Sur les conclusions à fin d'annulation :

En ce qui concerne le moyen tiré de l'incompétence du signataire de la décision :

2. Il ressort des pièces du dossier que l'arrêté attaqué a été signé par M. E, adjoint délégué à l'urbanisme. Par arrêté du 4 juin 2020, le maire de Trégueux lui a donné délégation de pouvoir à l'effet de " prendre tout acte en matière d'autorisations d'urbanisme en application du plan local d'urbanisme et du code de l'urbanisme ". Cet arrêté a fait l'objet d'un affichage en mairie le 12 juin 2020 et d'une transmission au préfet du Morbihan le même jour. Par suite, le moyen tiré de l'incompétence du signataire de l'arrêté du 24 août 2021 doit être écarté comme manquant en fait.

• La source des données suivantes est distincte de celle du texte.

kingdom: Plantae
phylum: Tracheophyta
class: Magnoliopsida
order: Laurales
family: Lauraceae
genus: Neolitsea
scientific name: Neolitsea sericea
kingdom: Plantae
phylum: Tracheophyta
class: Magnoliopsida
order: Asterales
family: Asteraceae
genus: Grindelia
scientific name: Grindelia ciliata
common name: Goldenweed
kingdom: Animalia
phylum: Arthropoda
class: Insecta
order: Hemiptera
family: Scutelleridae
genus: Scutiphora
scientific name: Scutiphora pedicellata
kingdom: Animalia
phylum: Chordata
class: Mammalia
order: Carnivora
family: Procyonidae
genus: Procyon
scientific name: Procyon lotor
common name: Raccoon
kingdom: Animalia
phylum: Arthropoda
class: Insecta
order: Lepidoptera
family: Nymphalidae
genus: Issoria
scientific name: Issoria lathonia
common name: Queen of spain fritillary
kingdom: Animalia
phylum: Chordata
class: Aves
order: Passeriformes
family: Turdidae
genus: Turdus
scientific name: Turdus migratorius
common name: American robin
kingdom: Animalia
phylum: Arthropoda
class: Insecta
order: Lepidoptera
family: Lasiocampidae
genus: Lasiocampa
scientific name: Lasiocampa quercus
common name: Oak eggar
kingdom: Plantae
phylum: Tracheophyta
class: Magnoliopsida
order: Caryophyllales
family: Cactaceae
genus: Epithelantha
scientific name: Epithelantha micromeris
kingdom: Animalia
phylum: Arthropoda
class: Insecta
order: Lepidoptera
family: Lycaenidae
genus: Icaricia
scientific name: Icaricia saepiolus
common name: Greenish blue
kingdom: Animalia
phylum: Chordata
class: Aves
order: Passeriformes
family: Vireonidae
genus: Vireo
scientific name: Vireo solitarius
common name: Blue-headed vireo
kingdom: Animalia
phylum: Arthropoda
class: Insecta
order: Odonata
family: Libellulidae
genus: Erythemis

En ce qui concerne le moyen tiré de l'incomplétude du dossier de demande de permis de construire :

3. Aux termes des dispositions de l'article R. 431-8 du code de l'urbanisme : " Le projet architectural comprend une notice précisant : 1° L'état initial du terrain et de ses abords indiquant, s'il y a lieu, les constructions, la végétation et les éléments paysagers existants ; 2° Les partis retenus pour assurer l'insertion du projet dans son environnement et la prise en compte des paysages, faisant apparaître, en fonction des caractéristiques du projet : () b) L'implantation, l'organisation, la composition et le volume des constructions nouvelles, notamment par rapport aux constructions ou paysages avoisinants ; () ". Aux termes de l'article R. 431-9 du même code : " Le projet architectural comprend également un plan de masse des constructions à édifier ou à modifier coté dans les trois dimensions. Ce plan de masse fait apparaître les travaux extérieurs aux constructions, les plantations maintenues, supprimées ou créées et, le cas échéant, les constructions existantes dont le maintien est prévu () ". Aux termes de l'article R. 431-10 de ce code : " Le projet architectural comprend également : () c) Un document graphique permettant d'apprécier l'insertion du projet de construction par rapport aux constructions avoisinantes et aux paysages, son impact visuel ainsi que le traitement des accès et du terrain ; d) Deux documents photographiques permettant de situer le terrain respectivement dans l'environnement proche et, sauf si le demandeur justifie qu'aucune photographie de loin n'est possible, dans le paysage lointain () ".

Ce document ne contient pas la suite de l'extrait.